-- Start DATA TO PROCESS --

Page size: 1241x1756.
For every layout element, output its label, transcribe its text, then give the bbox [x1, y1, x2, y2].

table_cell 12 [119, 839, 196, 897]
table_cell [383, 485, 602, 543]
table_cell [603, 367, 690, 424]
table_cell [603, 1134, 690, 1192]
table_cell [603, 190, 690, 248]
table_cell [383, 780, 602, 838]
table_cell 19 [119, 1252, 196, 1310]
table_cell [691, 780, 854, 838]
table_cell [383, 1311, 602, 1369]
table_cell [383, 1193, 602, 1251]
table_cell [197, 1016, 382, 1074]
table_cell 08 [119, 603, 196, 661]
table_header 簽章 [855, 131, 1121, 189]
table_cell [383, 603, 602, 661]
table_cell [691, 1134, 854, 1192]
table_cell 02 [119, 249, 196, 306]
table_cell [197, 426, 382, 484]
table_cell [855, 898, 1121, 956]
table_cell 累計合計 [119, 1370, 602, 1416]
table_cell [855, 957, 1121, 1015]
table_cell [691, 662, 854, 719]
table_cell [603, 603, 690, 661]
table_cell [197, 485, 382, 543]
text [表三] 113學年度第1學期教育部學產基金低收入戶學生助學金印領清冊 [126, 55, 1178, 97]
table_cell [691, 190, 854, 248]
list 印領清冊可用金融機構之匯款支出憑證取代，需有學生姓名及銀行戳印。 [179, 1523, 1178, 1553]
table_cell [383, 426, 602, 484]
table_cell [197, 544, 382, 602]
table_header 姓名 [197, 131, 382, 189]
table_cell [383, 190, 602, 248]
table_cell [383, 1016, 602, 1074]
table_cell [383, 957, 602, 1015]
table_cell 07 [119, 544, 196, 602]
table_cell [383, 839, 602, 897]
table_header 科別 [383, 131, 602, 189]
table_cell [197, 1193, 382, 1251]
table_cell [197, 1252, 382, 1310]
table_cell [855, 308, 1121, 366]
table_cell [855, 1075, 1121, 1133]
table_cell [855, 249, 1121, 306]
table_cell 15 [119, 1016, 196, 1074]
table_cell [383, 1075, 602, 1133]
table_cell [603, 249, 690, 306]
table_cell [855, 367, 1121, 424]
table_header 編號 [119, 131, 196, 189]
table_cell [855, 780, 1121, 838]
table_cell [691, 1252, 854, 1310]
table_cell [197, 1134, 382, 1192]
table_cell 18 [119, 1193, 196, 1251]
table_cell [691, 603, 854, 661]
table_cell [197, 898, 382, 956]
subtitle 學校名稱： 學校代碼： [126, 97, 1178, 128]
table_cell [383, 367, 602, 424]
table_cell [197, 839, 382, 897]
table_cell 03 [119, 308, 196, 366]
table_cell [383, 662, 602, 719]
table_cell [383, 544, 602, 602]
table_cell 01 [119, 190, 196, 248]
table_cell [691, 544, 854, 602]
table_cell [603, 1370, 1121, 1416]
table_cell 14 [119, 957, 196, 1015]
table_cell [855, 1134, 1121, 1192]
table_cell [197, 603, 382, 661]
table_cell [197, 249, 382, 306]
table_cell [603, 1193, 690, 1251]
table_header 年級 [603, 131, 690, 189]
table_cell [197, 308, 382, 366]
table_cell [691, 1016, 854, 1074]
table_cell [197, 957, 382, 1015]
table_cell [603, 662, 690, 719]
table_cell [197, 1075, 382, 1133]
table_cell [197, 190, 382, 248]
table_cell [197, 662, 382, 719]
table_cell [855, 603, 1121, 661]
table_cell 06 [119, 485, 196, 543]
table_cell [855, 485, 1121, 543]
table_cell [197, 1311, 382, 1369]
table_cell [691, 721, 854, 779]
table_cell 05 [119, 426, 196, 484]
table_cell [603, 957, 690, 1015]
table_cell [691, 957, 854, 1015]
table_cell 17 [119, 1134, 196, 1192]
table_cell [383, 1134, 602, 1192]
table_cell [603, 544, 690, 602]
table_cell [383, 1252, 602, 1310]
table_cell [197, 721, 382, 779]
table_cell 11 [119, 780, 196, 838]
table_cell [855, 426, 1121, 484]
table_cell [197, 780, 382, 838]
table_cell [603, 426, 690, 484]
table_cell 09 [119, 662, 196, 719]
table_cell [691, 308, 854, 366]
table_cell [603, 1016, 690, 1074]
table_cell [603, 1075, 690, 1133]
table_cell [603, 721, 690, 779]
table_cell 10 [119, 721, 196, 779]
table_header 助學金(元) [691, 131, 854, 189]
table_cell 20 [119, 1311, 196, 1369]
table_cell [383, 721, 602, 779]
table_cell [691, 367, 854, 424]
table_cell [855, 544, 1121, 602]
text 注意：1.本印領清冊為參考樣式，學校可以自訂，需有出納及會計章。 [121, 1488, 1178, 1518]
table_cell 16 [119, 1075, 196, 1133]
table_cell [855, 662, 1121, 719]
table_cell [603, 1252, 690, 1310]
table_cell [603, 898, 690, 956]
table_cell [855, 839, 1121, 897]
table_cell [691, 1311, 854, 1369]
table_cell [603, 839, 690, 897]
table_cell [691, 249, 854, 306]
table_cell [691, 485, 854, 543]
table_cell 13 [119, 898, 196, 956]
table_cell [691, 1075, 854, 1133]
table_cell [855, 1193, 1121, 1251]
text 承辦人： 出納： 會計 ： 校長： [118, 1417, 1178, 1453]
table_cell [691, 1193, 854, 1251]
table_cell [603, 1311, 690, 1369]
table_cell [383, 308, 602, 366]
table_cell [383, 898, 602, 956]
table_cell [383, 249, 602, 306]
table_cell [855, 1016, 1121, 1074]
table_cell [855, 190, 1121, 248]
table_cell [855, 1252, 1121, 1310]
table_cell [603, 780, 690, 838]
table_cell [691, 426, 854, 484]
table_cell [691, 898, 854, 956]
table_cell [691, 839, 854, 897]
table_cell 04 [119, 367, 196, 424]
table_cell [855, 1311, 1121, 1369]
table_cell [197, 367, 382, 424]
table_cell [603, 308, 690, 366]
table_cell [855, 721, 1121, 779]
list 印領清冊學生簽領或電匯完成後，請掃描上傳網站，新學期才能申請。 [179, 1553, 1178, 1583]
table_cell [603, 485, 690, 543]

-- End DATA TO PROCESS --

**WHAT IS BEING ASKED**
Rewrite the listing from its first line up to and including the line with "For every layout", changing "Page size" to "Canvas size" and leaving everything else as it is.

**FINISHED TASK**
Canvas size: 1241x1756.
For every layout element, output its label, transcribe its text, then give the bbox [x1, y1, x2, y2].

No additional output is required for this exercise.